And so it ends, as it almost always does in baseball when you embrace a team, with heartache and a taste of bitterness. After a magical, three-month run that delivered such delirious thrills and joy to me and millions of others across the country, the Toronto Blue Jays are gone, leaving players and fans to agonize over what might have been.
It happens every year. Teams get so close to the final hurdle, only to falter at the finish line. If they didn’t, it wouldn’t be sports, and everyone’s team would win every year. In baseball, only one team out of 30 wins the World Series. How often is it the team you root for? The Cubs haven’t won since 1908, the Red Sox went 90 years without winning, Seattle and San Diego have never come close. Dare I mention the Expos (sigh)? Often, their losses go right to the heart.
Even this year, consider the Texas Rangers. Once a strike away from winning the World Series before collapsing, in the deciding fifth game against the Jays, they took a one-run lead into the bottom of the seventh inning. Whereupon, they committed three straight errors on routine grounders to throw the game away. And over in Houston, the young, fun-loving Astros blew a four-run lead in the eighth inning of their do-or-die showdown against, yes, Kansas City. How do you think their fans feel?
Now it’s our turn. Almost better to go down in a dispiriting 6-1 loss, than to cough it up the way the Jays did on Friday night, falling down on good old baseball fundamentals. Jose Bautista throwing to the wrong cutoff guy, as the winning run scored. Going an unforgivable 0 for 12 with runners in scoring position. Failing to get down a bunt. The ninth inning was worst of all, when the Jays appeared poised for yet another gritty comeback. Down a run, speedster Dalton Pompey stole second, then third, with none out. (As an aside, I was at the BC Lions game, amid a group of fans all following the Jays on our iPhones. The cry went up simultaneously: “Pompey stole third!”. I love this country …) But his razzle dazzle boldness on the base path went for naught. The next three Jays couldn’t deliver in the clutch, helped not at all by the umpire’s atrocious called strike on Ben Revere. Pompey was left on third, and Toronto went quietly into that good night. Losing a critical game you were so close to winning and could, should, have won, after Bautista’s heroics at the bat, leaves a real pain in ye old ticker. You could sense it in the players, too.

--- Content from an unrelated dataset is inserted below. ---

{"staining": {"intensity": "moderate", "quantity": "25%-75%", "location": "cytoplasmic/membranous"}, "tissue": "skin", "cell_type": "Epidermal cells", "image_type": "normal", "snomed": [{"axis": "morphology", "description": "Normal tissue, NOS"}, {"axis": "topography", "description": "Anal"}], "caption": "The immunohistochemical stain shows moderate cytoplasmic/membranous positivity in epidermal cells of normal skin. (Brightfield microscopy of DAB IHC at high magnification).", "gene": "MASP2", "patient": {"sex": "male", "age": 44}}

That’s the thing with baseball. You really have to love it to keep coming back. Truly, there is no sport like it. Hockey, football, basketball are slam-bang, fast-action affairs, ruled by a clock. There are only so many ways to score, and the team with the most points at the end of an hour’s playing time wins. Pretty basic. But in baseball, a zillion things can happen on every pitch. Often, the key play is some little tweak of brilliance that pales in grandeur to the mighty home run. And of course, as we know, there is no clock in baseball. In a big game, tension builds and builds to an almost unbearable level. As the final innings crawl by, most of the time is spent in dread, waiting, with no idea of what will happen next. After all that, when one cares as deeply as we did about the Blue Jays, losing such a tight, winnable game to an admittedly solid Kansas City club was tough to take. I spent the night tossing and turning, the game still whirling around in my head. If only this … If only that …
But man, overall, what an amazing season. The Blue Jays’ transformation into a can’t-lose, baseball powerhouse, after the acquisition of Troy Tulowitzki, Revere and David Price, was as much fun as this lifelong fan has had in a long, long time. And my screams when Bautista smashed that epic three-run homer against Texas, followed by the bat flip seen round the world … well, that’s baseball, too. An up and down escalator of emotions.
Like no other, baseball is a seasonal game. Hope in the spring, the lazy, hazy, crazy days of summer, expiring in the deepening chill of fall, with a long winter to recover. I’ve been hooked since I first discovered baseball cards and the Brooklyn Dodgers. So, despite the unbearable heaviness of losing, I’ll be back next year. But it still hurts.